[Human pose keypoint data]
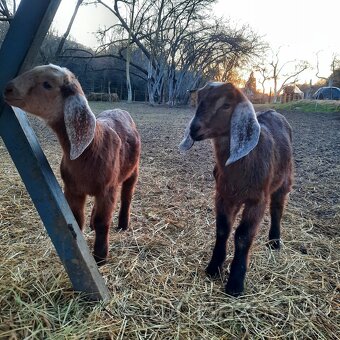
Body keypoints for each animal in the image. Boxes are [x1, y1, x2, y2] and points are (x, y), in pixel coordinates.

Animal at [3, 64, 141, 266]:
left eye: (47, 84)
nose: (8, 89)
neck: (90, 149)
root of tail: (118, 108)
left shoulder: (107, 189)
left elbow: (103, 222)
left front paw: (100, 257)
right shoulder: (72, 188)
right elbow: (77, 219)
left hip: (134, 170)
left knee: (127, 196)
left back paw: (123, 224)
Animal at [179, 82, 294, 298]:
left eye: (226, 105)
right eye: (199, 99)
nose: (193, 129)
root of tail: (274, 111)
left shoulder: (257, 200)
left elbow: (243, 235)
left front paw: (235, 283)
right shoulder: (223, 195)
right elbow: (222, 229)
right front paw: (214, 267)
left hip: (284, 180)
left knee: (277, 208)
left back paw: (275, 241)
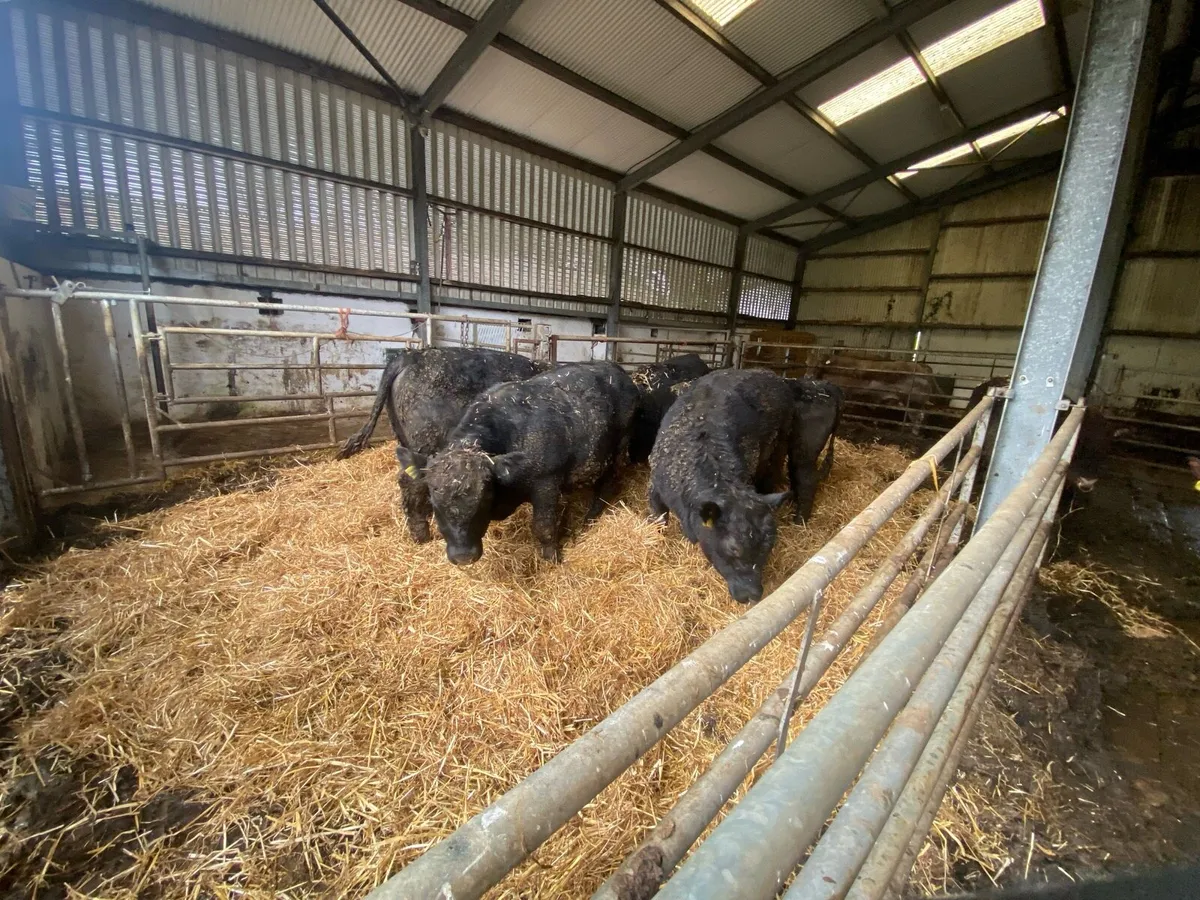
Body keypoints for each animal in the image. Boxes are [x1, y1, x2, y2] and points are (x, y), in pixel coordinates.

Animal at [410, 361, 639, 564]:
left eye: (483, 498)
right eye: (434, 504)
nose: (463, 557)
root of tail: (618, 370)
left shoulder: (547, 483)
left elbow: (544, 527)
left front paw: (551, 559)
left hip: (619, 449)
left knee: (607, 486)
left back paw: (590, 519)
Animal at [649, 368, 823, 604]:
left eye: (769, 545)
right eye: (733, 549)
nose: (752, 595)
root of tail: (767, 373)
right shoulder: (655, 487)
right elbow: (658, 520)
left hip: (780, 443)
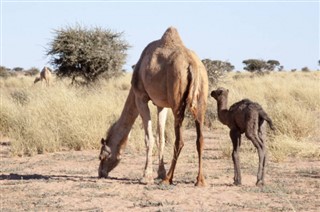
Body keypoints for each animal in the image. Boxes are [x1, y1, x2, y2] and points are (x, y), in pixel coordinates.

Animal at [100, 26, 210, 186]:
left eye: (102, 156)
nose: (100, 173)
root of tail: (192, 65)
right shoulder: (161, 105)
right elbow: (161, 138)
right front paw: (159, 172)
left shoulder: (140, 97)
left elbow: (149, 138)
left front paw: (147, 176)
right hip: (201, 97)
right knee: (200, 139)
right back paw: (199, 180)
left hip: (177, 101)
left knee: (180, 141)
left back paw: (168, 178)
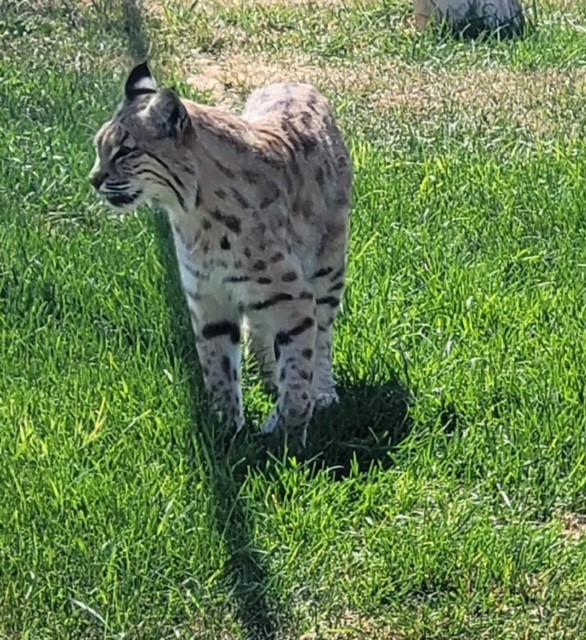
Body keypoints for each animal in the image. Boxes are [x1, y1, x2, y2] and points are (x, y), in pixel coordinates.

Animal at [89, 61, 352, 445]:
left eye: (125, 151)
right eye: (99, 147)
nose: (93, 180)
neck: (192, 212)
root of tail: (294, 82)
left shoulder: (293, 295)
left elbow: (298, 366)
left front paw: (290, 437)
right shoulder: (207, 295)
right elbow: (218, 368)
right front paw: (226, 431)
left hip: (327, 268)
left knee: (323, 330)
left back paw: (322, 391)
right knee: (260, 328)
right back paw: (268, 380)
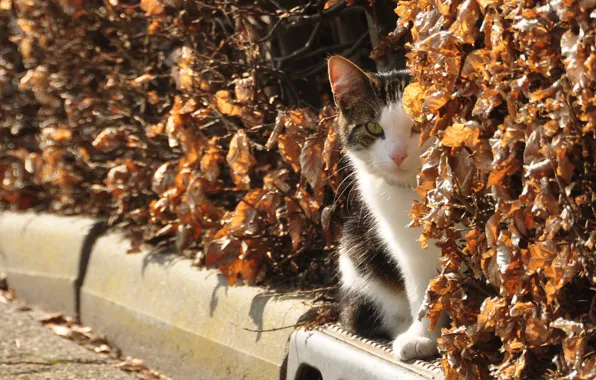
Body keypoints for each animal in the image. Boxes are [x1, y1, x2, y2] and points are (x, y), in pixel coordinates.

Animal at [326, 55, 442, 360]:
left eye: (420, 125)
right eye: (373, 128)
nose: (397, 155)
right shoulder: (408, 247)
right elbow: (424, 288)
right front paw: (421, 337)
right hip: (355, 248)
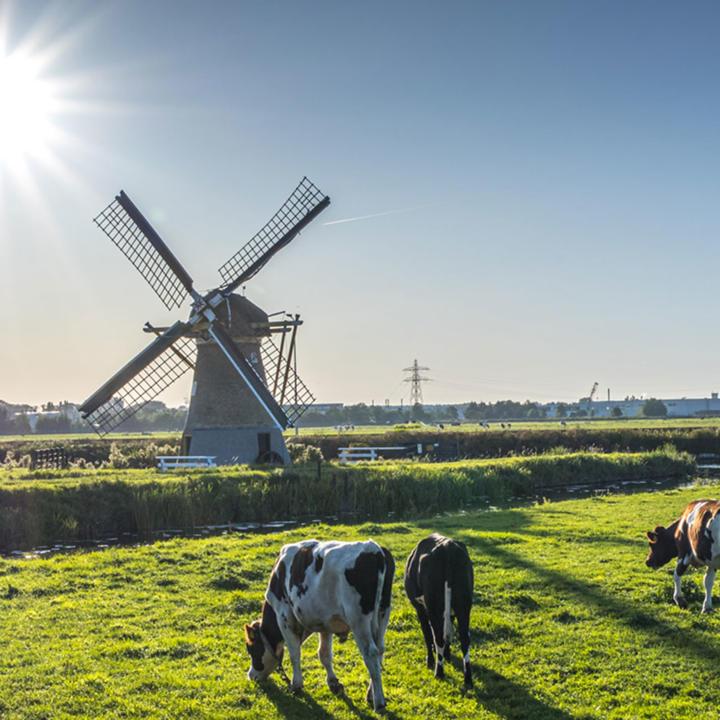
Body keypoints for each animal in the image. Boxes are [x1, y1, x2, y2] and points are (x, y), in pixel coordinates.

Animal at [246, 536, 394, 712]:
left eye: (252, 650)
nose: (251, 675)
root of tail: (374, 548)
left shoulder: (284, 616)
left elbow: (294, 653)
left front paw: (296, 685)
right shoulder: (326, 622)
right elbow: (324, 654)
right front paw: (333, 683)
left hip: (358, 620)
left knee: (370, 653)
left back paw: (379, 702)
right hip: (383, 613)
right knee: (380, 650)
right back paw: (371, 694)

* _What the exercise asks_:
Please copy every record above exactly, but leave the pictures out.

* _Output for this task_:
Body keypoints for each animal in the image. Boxes are [x1, y1, x2, y2] and points are (x, y), in pixel coordinates.

Animal at [3, 64, 141, 266]:
left eye: (47, 84)
nose: (8, 89)
neck: (90, 149)
root of tail: (118, 108)
left shoulder: (107, 189)
left elbow: (103, 222)
left front paw: (100, 257)
right shoulder: (72, 188)
right elbow: (77, 219)
left hip: (134, 170)
left knee: (127, 196)
left back paw: (123, 224)
Animal at [179, 82, 294, 298]:
left eye: (226, 105)
right eye: (199, 99)
nose: (193, 129)
root of tail: (274, 111)
left shoulder: (257, 200)
left elbow: (243, 235)
left front paw: (235, 283)
right shoulder: (223, 195)
right elbow: (222, 229)
right front paw: (214, 267)
left hip: (284, 180)
left knee: (277, 208)
left back paw: (275, 241)
Body keypoints for each animal in the image. Boxes are [x1, y1, x2, y2] and points are (x, y), in pixel coordinates.

Animal at [410, 361, 639, 564]:
left eye: (483, 498)
right eye: (434, 504)
nose: (463, 557)
root of tail: (618, 370)
left shoulder: (547, 483)
left elbow: (544, 527)
left front paw: (551, 559)
left hip: (619, 449)
left knee: (607, 486)
left back paw: (590, 519)
Animal at [649, 368, 823, 604]:
left eye: (769, 545)
right eye: (733, 549)
nose: (752, 595)
root of tail: (767, 373)
right shoulder: (655, 487)
right elbow: (658, 520)
left hip: (780, 443)
Body keypoints for each animal in the image. Boxes are [x1, y1, x2, y2] and points are (x, y), in pixel coordinates.

Animal at [100, 26, 210, 186]:
left eye: (102, 156)
nose: (100, 173)
root of tail: (192, 65)
right shoulder: (161, 105)
right elbow: (161, 138)
right front paw: (159, 172)
left shoulder: (140, 97)
left elbow: (149, 138)
left front paw: (147, 176)
right hip: (201, 97)
right knee: (200, 139)
right back paw: (199, 180)
left hip: (177, 101)
left knee: (180, 141)
left back paw: (168, 178)
Body keypoints for each animal in the image. Boxes are [x1, y1, x2, y2] and points are (x, y), in pixel coordinates.

Animal at [89, 61, 352, 445]:
left eye: (125, 151)
right eye: (99, 147)
nose: (93, 180)
neck: (192, 212)
root of tail: (294, 82)
left shoulder: (293, 295)
left elbow: (298, 366)
left front paw: (290, 437)
right shoulder: (207, 295)
right elbow: (218, 368)
right front paw: (226, 431)
left hip: (327, 268)
left knee: (323, 330)
left back paw: (322, 391)
right knee: (260, 328)
right back paw: (268, 380)
Body keypoints for each animal in the image. Boxes are [x1, y1, x2, y2] and points are (x, y), in pixel coordinates.

Animal at [326, 55, 442, 360]:
left eye: (420, 125)
right eye: (373, 128)
nose: (397, 155)
right shoulder: (408, 247)
right elbow: (424, 288)
right front paw: (421, 337)
right hip: (355, 248)
Body keypoints for each animal in the image. Boxes are [x1, y1, x2, y2] and points are (x, y), in pixel coordinates.

Animal at [246, 536, 394, 712]:
left eye: (252, 650)
nose: (251, 675)
root of tail: (374, 548)
left shoulder: (284, 616)
left elbow: (294, 653)
left front paw: (296, 685)
right shoulder: (326, 622)
right elbow: (324, 654)
right front paw: (333, 683)
left hip: (358, 620)
left knee: (370, 653)
left back paw: (379, 702)
right hip: (383, 613)
right knee: (380, 650)
right back paw: (371, 694)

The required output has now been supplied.